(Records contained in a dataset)
===============

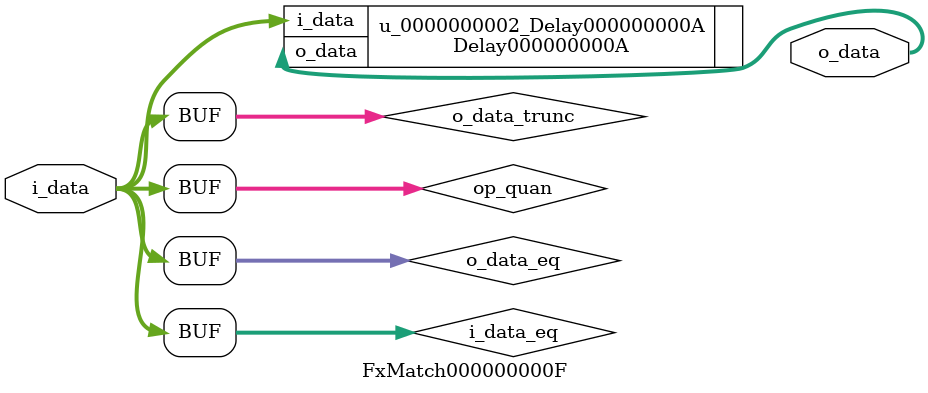
<source format=v>
 module FxMatch000000000F (
     i_data, o_data
 );
 input wire [15-1:0] i_data;     // Input data
 output wire [15-1:0] o_data;   // Output data
 //
 wire [15-1:0] i_data_eq;
 assign i_data_eq = i_data;
 wire [15-1:0] o_data_eq;
 // Quantization Stage
 // Perfect LSB match
 wire [15-1:0] op_quan; // Quantization output
 assign op_quan = i_data_eq;
 // Overflow Stage
 // Perfect MSB match
 assign o_data_eq = op_quan;
 wire [15-1:0] o_data_trunc;
 assign o_data_trunc = o_data_eq;
Delay000000000A  u_0000000002_Delay000000000A(.i_data(o_data_trunc), .o_data(o_data));
 endmodule

</source>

===============

Your response should hold only an exact copy of the lines above, from the one containing "assign op_quan = i_data_eq;" through the end of the entries.

◆ EXERCISE ANSWER:
 assign op_quan = i_data_eq;
 // Overflow Stage
 // Perfect MSB match
 assign o_data_eq = op_quan;
 wire [15-1:0] o_data_trunc;
 assign o_data_trunc = o_data_eq;
Delay000000000A  u_0000000002_Delay000000000A(.i_data(o_data_trunc), .o_data(o_data));
 endmodule

</source>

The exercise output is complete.